选择中多个事物同时发生时的预期行为

The Go Programming Language Specification

Select statements

A "select" statement chooses which of a set of possible send or receive operations will proceed.

If one or more of the communications can proceed, a single one that can proceed is chosen via a uniform pseudo-random selection.

Your question is imprecise: How to create a Minimal, Complete, and Verifiable example. For example,

chan.go:

package main

import (
    "fmt"
    "time"
)

func main() {
    fmt.Println()
    for i := 0; i < 8; i++ {
        one, two := make(chan int), make(chan int)
        go func() { // goroutine one
            select {
            case <-one:
                fmt.Println("read from one")
            case <-two:
                fmt.Println("read from two")
            }
            select {
            case <-one:
                fmt.Println("read from one")
            case <-two:
                fmt.Println("read from two")
            }
            fmt.Println()
        }()
        go func() { // goroutine two
            one <- 1
        }()
        go func() { // goroutine three
            two <- 2
        }()
        time.Sleep(time.Millisecond)
    }
}

Output:

$ go run chan.go

read from two
read from one

read from one
read from two

read from one
read from two

read from two
read from one

read from one
read from two

read from two
read from one

read from one
read from two

read from two
read from one

$

What behavior do you expect and why?

---

The Go Programming Language Specification

Channel types

A channel provides a mechanism for concurrently executing functions to communicate by sending and receiving values of a specified element type.

A new, initialized channel value can be made using the built-in function make, which takes the channel type and an optional capacity as arguments:

make(chan int, 100)

The capacity, in number of elements, sets the size of the buffer in the channel.
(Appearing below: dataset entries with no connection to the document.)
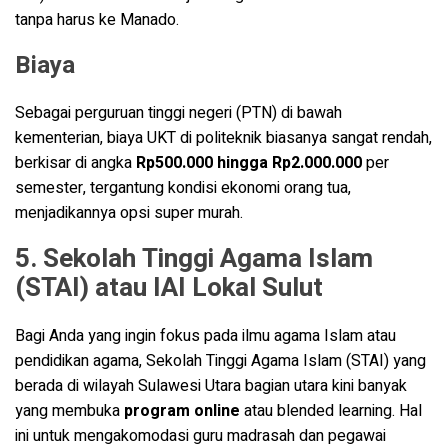
tanpa harus ke Manado.
Biaya
Sebagai perguruan tinggi negeri (PTN) di bawah
kementerian, biaya UKT di politeknik biasanya sangat rendah,
berkisar di angka
Rp500.000 hingga Rp2.000.000
per
semester, tergantung kondisi ekonomi orang tua,
menjadikannya opsi super murah.
5. Sekolah Tinggi Agama Islam
(STAI) atau IAI Lokal Sulut
Bagi Anda yang ingin fokus pada ilmu agama Islam atau
pendidikan agama, Sekolah Tinggi Agama Islam (STAI) yang
berada di wilayah Sulawesi Utara bagian utara kini banyak
yang membuka
program online
atau blended learning. Hal
ini untuk mengakomodasi guru madrasah dan pegawai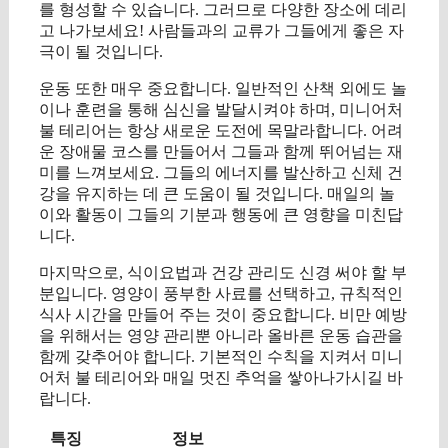
를 형성할 수 있습니다. 그러므로 다양한 장소에 데리
고 나가보세요! 사람들과의 교류가 그들에게 좋은 자
극이 될 것입니다.
운동 또한 매우 중요합니다. 일반적인 산책 외에도 놀
이나 훈련을 통해 심신을 발달시켜야 하며, 미니어처
불 테리어는 항상 새로운 도전에 목말라합니다. 어려
운 장애물 코스를 만들어서 그들과 함께 뛰어넘는 재
미를 느껴보세요. 그들의 에너지를 발산하고 신체 건
강을 유지하는 데 큰 도움이 될 것입니다. 매일의 놀
이와 활동이 그들의 기분과 행동에 큰 영향을 미친답
니다.
마지막으로, 식이요법과 건강 관리도 신경 써야 할 부
분입니다. 영양이 풍부한 사료를 선택하고, 규칙적인
식사 시간을 만들어 주는 것이 중요합니다. 비만 예방
을 위해서는 영양 관리뿐 아니라 올바른 운동 습관을
함께 갖추어야 합니다. 기본적인 수칙을 지켜서 미니
어처 불 테리어와 매일 멋진 추억을 쌓아나가시길 바
랍니다.
특징
정보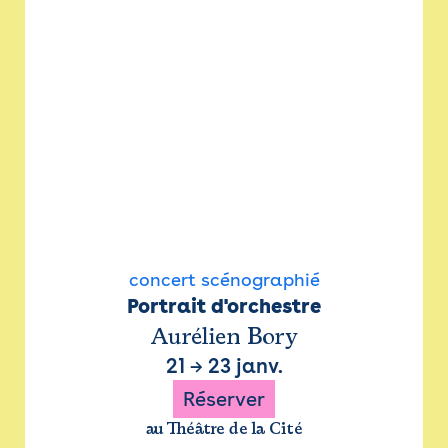
concert scénographié
Portrait d'orchestre
Aurélien Bory
21
→
23 janv.
Réserver
au Théâtre de la Cité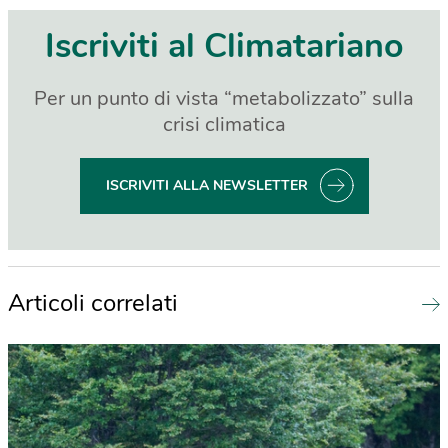
Iscriviti al Climatariano
Per un punto di vista “metabolizzato” sulla
crisi climatica
ISCRIVITI ALLA NEWSLETTER
Articoli correlati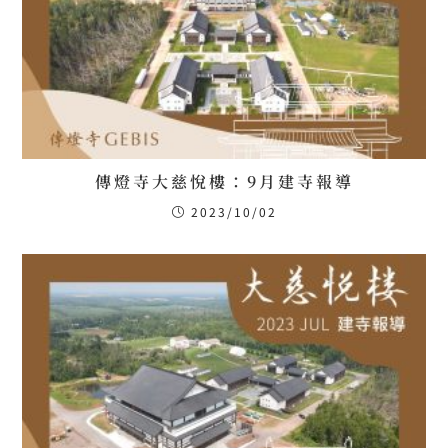
傳燈寺大慈悅樓：9月建寺報導
2023/10/02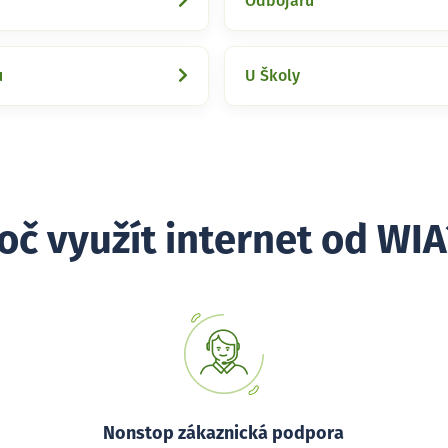
Odbojářů
u
U Školy
oč využít internet od WIA
Nonstop zákaznická podpora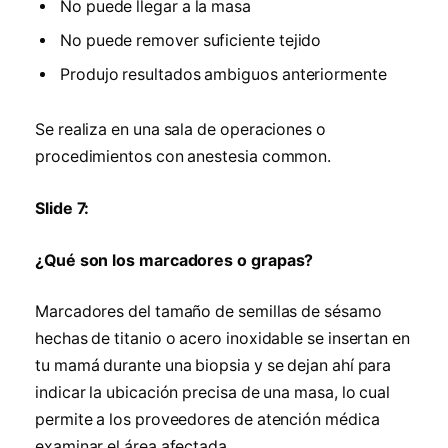
No puede llegar a la masa
No puede remover suficiente tejido
Produjo resultados ambiguos anteriormente
Se realiza en una sala de operaciones o
procedimientos con anestesia common.
Slide 7:
¿Qué son los marcadores o grapas?
Marcadores del tamaño de semillas de sésamo
hechas de titanio o acero inoxidable se insertan en
tu mamá durante una biopsia y se dejan ahí para
indicar la ubicación precisa de una masa, lo cual
permite a los proveedores de atención médica
examinar el área afectada.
If the capacity is zero or absent, the channel is unbuffered and communication succeeds only when both a sender and receiver are ready. Otherwise, the channel is buffered and communication succeeds without blocking if the buffer is not full (sends) or not empty (receives). A nil channel is never ready for communication.

Go statements

A "go" statement starts the execution of a function call as an independent concurrent thread of control, or goroutine, within the same address space.

The function value and parameters are evaluated as usual in the calling goroutine, but unlike with a regular call, program execution does not wait for the invoked function to complete. Instead, the function begins executing independently in a new goroutine. When the function terminates, its goroutine also terminates. If the function has any return values, they are discarded when the function completes.

Analyzing your new example:

The channels are unbuffered. Goroutines two and three wait on goroutine one. A send on an unbuffered channel waits until there is a pending receive. When the goroutine one select is evaluated, there will be a pending receive on either channel one or channel two. The goroutine, two or three, that sends on that channel can now send and terminate. Goroutine one can now execute a receive on that channel and terminate. As a crude goroutine synchronization mechanism, we wait goroutine main for one millisecond and then terminate it, which terminates any other goroutines. It will terminate the goroutine, two or three, that didn't get to send because it's still waiting for a pending receive.

You ask "can there even be a mismatch in the number of reads vs the number of writes (i.e. can one_net and two_net be non 0 at the end)? For example in the case where the select statement is waiting on a read from both channels, and then goroutines two and three go through with their respective writes, but then the select only picks up on one of those writes."

Only one of goroutines two and three gets to send (write). There will be exactly one (send) write and one (receive) read. This assumes that goroutine main does not terminate before this occurs, that is, it occurs within one millisecond.